Consecuencia de la aparición de las máquinas fue el capitalismo industrial. Antaño el artesano era dueño de sus instrumentos laborales o, cuando menos, ejercía su oficio en un modesto taller, junto a un maestro del que, andando el tiempo y con suerte, se separaba para trabajar por cuenta propia, una vez logrado tan apetecido título. Semejante sistema cambió radicalmente con la introducción de las máquinas industriales, la mayoría de las veces de alto costo. De un lado, hubo que contar con el capital suficiente para adquirirlas y mantenerlas en estado de rendimiento; y de otro, fue necesario disponer de una plantilla de técnicos y obreros para atenderlas. Interviniendo en la producción, separadamente, el capital y el trabajo.

Y como, en general, el volumen de la producción industrial experimentó un exorbitante desarrollo y, con notoria injusticia, los beneficios fueron a parar exclusivamente al capital, llegó a imperar en Europa el régimen económico denominado capitalismo industrial. Su programa fue subordinar a la industria las demás ramas de la economía y buscar zonas de producción de materias primas y mercados adonde exportar los productos manufacturados.

Así, surge una nueva clase social adinerada, por lo general con origen en la burguesía que sustituirá a la antigua nobleza; terratenientes que se dedicaran generalmente y en su eclipse a la producción agrícola.

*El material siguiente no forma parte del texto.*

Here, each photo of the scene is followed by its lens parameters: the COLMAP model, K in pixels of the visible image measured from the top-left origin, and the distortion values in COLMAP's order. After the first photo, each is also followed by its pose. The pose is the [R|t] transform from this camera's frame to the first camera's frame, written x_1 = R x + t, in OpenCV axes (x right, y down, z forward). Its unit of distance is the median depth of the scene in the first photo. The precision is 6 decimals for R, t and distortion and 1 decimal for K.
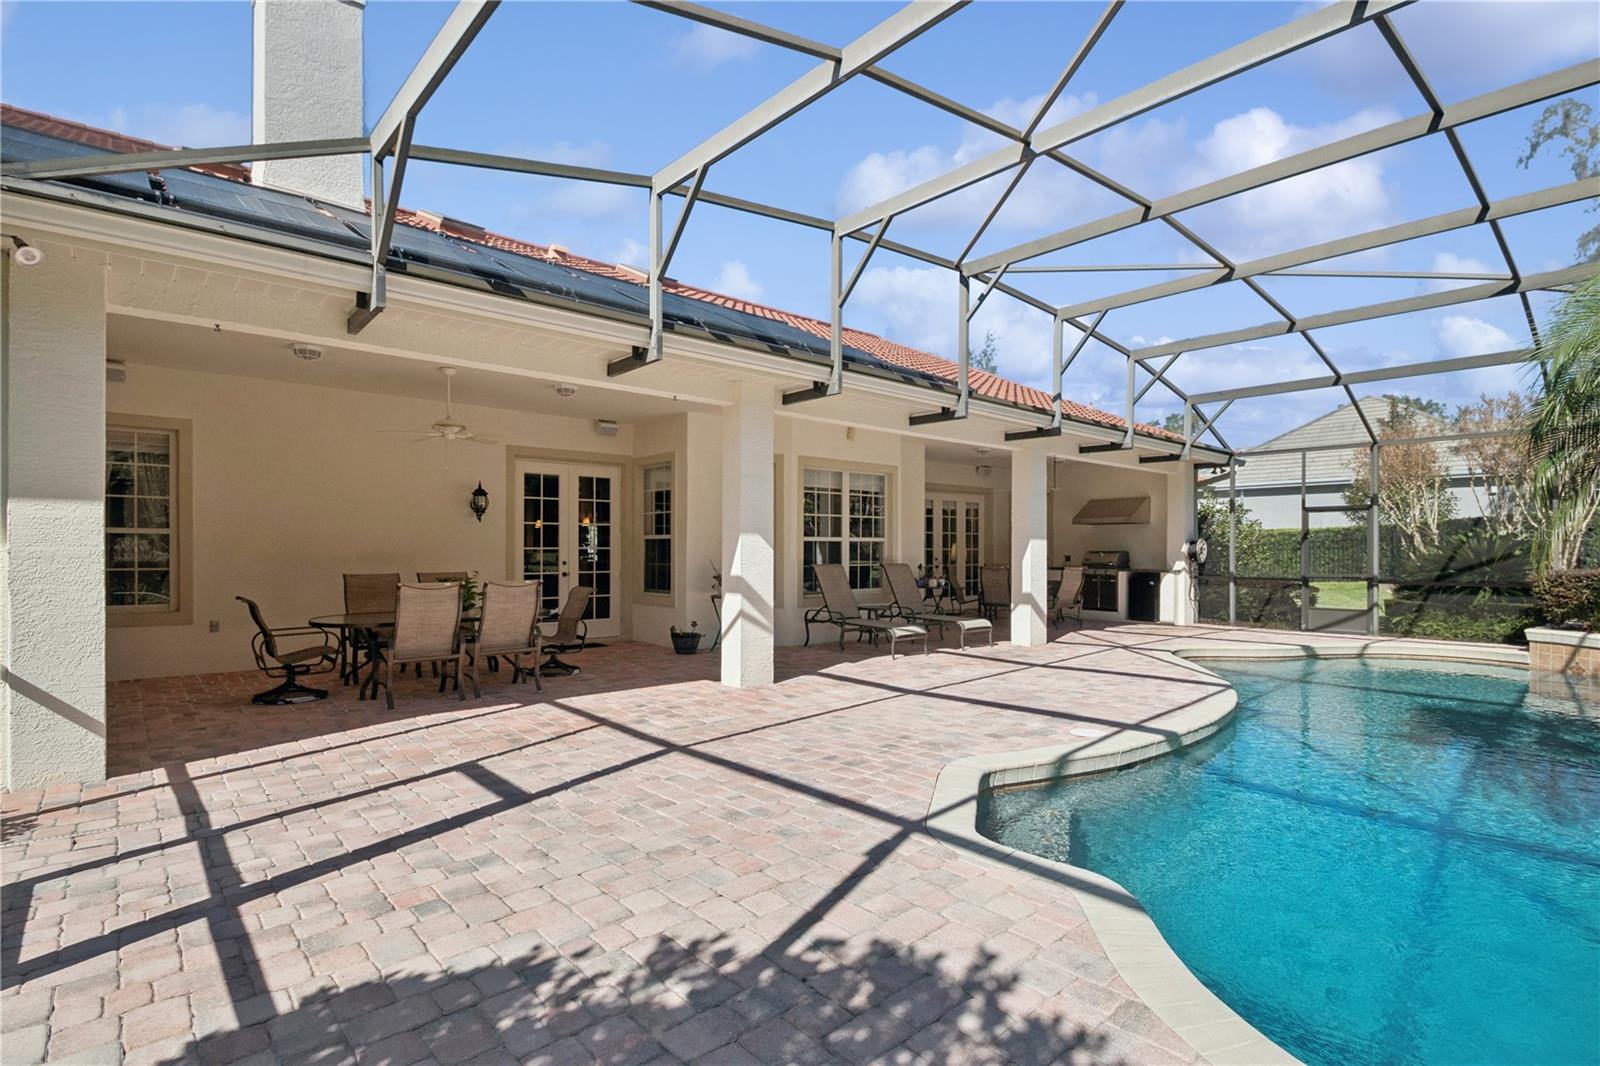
lens RADIAL K [[793.1, 0, 770.5], [0, 793.1, 536.7], [0, 0, 1]] dist [-0.015845, -0.000182]
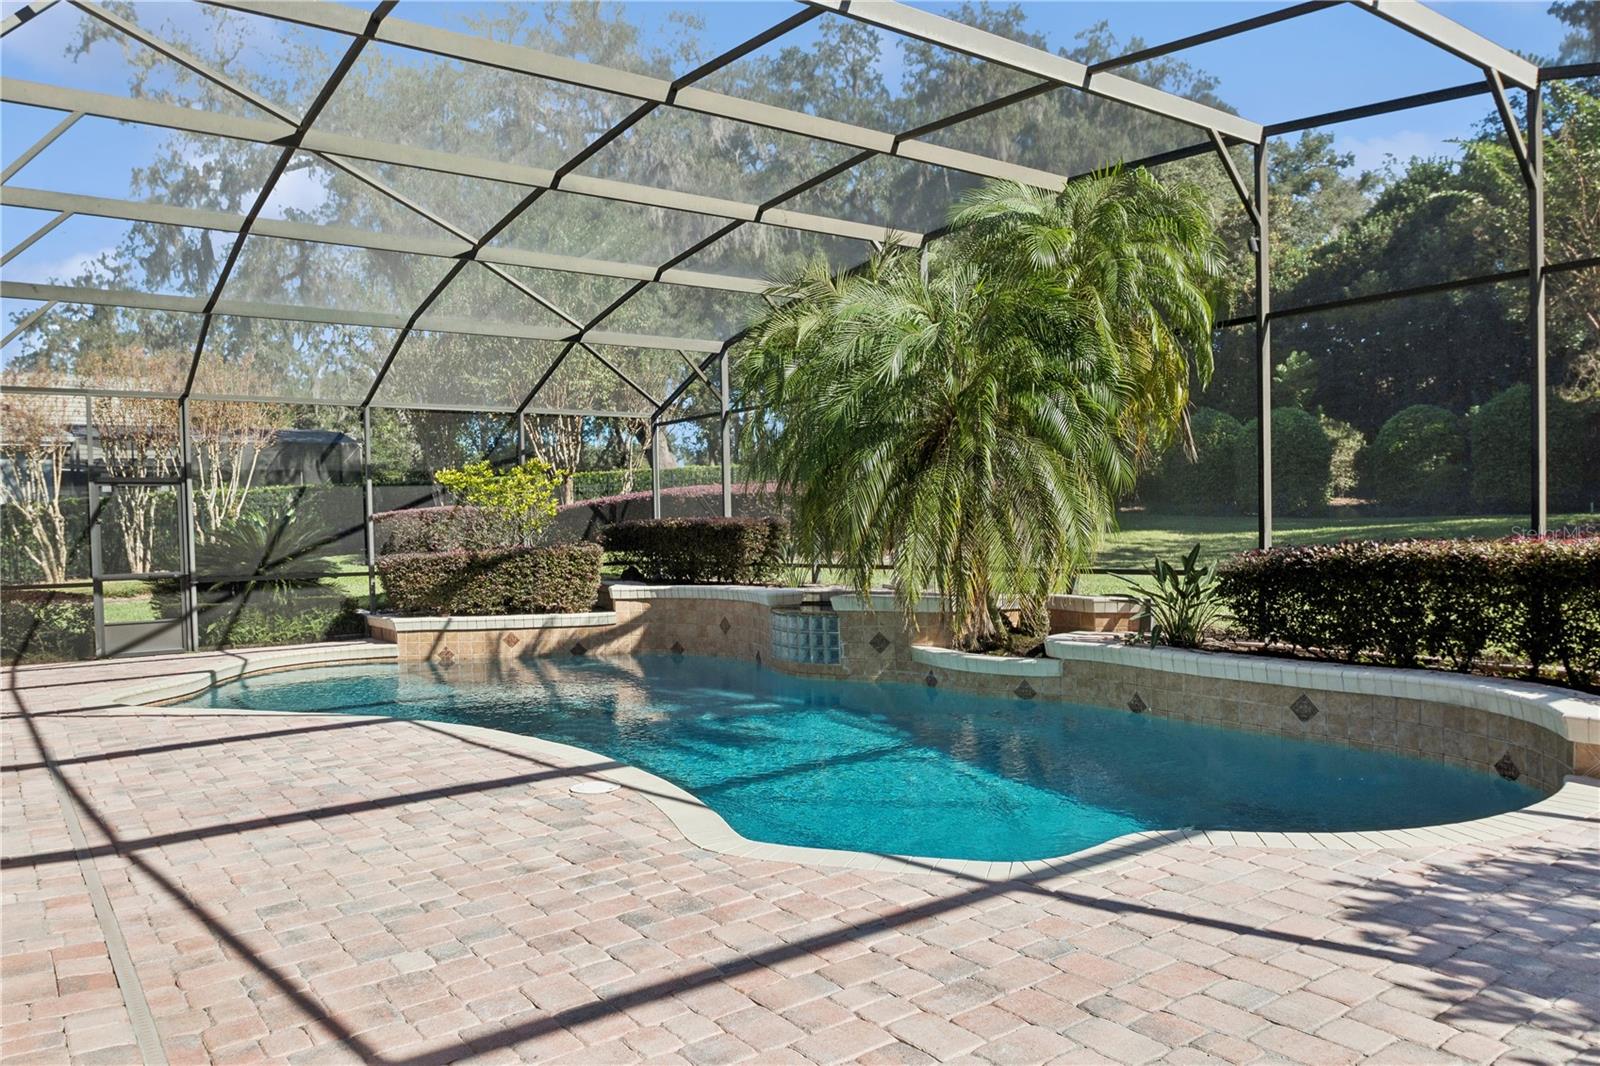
lens RADIAL K [[1138.4, 0, 800.0], [0, 1138.4, 533.0], [0, 0, 1]] dist [0.027791, -0.055328]
pose [[0.033679, -0.005874, 0.999415, -1.290924], [-0.000301, 0.999983, 0.005888, 0.025300], [-0.999433, -0.000499, 0.033676, 1.617741]]
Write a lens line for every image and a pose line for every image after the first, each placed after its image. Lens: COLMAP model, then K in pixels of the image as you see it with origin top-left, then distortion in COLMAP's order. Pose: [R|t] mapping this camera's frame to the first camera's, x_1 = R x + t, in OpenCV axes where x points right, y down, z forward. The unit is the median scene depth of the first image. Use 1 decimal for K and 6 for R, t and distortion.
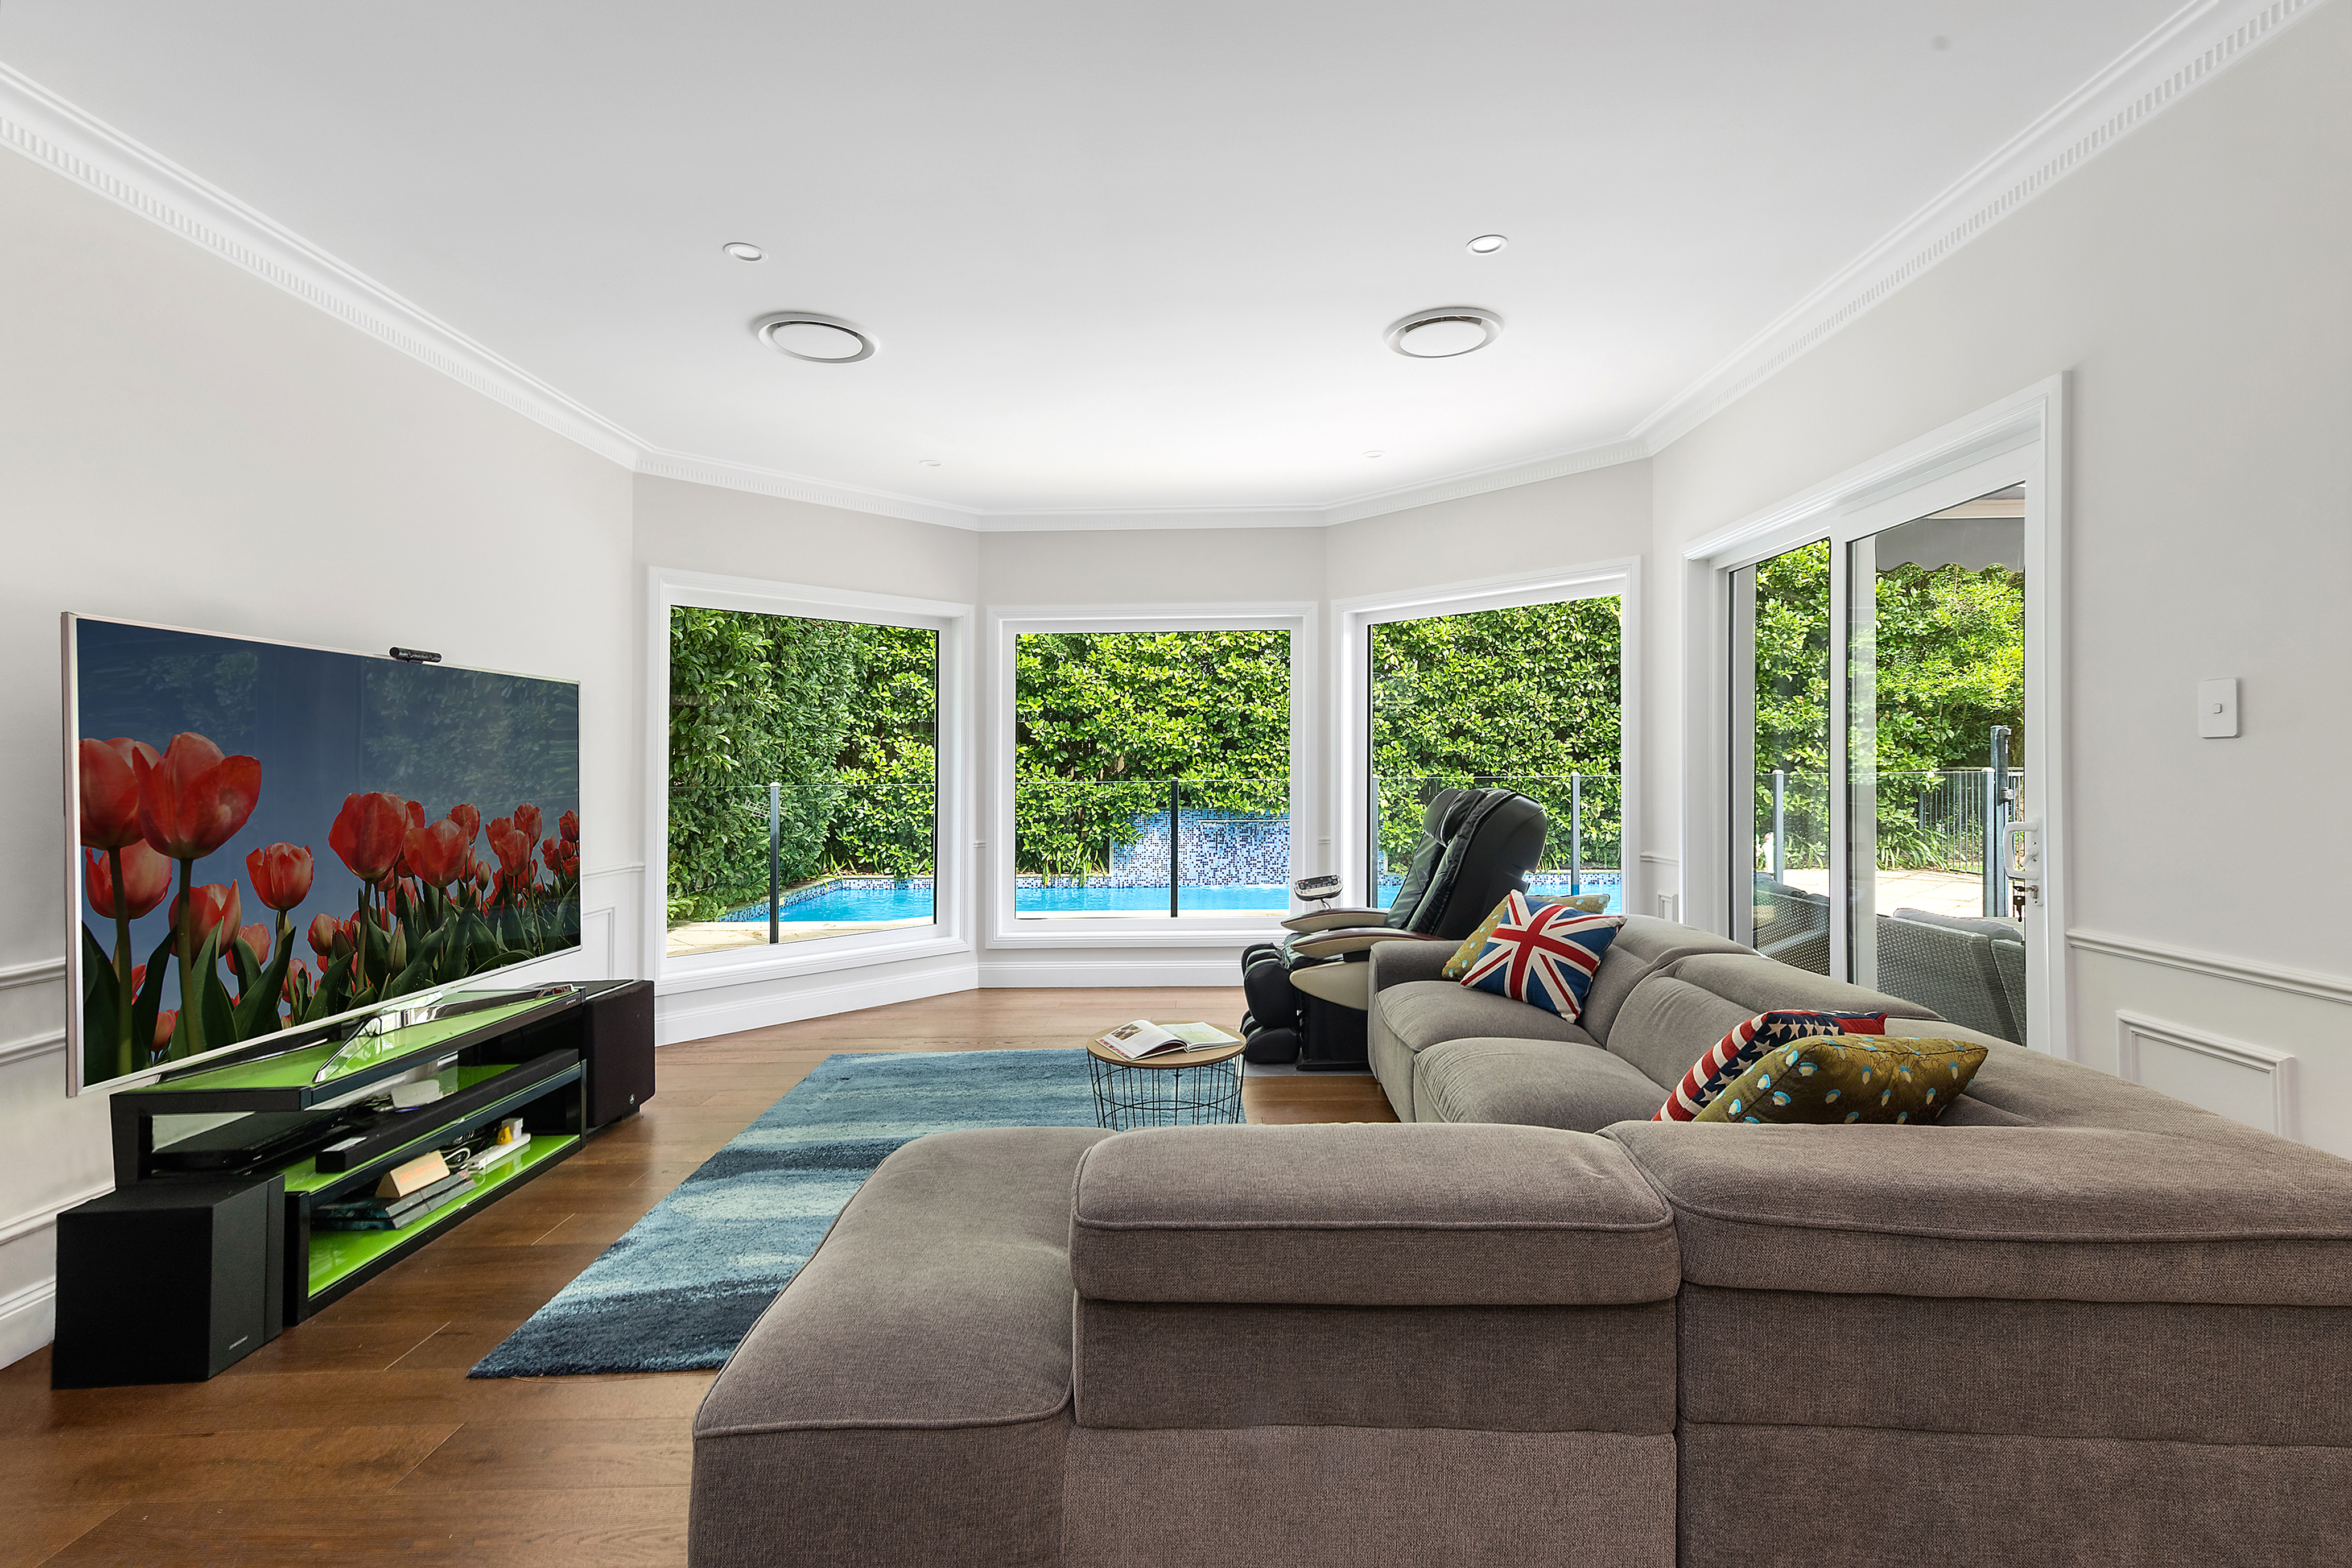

Los nuevos ricos, y sobre todo sus retoños, sabrán apreciar la buena vida, surgiendo mercados y todo tipo de negocios elitistas. La clase obrera, por el contrario, se verá marginada del desarrollo económico, comenzando de esta manera la pugna por los derechos laborales y sociales. De aquí nacerá el fin de semana inglés, y las vacaciones estivales tan apreciadas por todas las clases sociales para regocijo de esposas, suegras, niños y pluriempleados de otras épocas.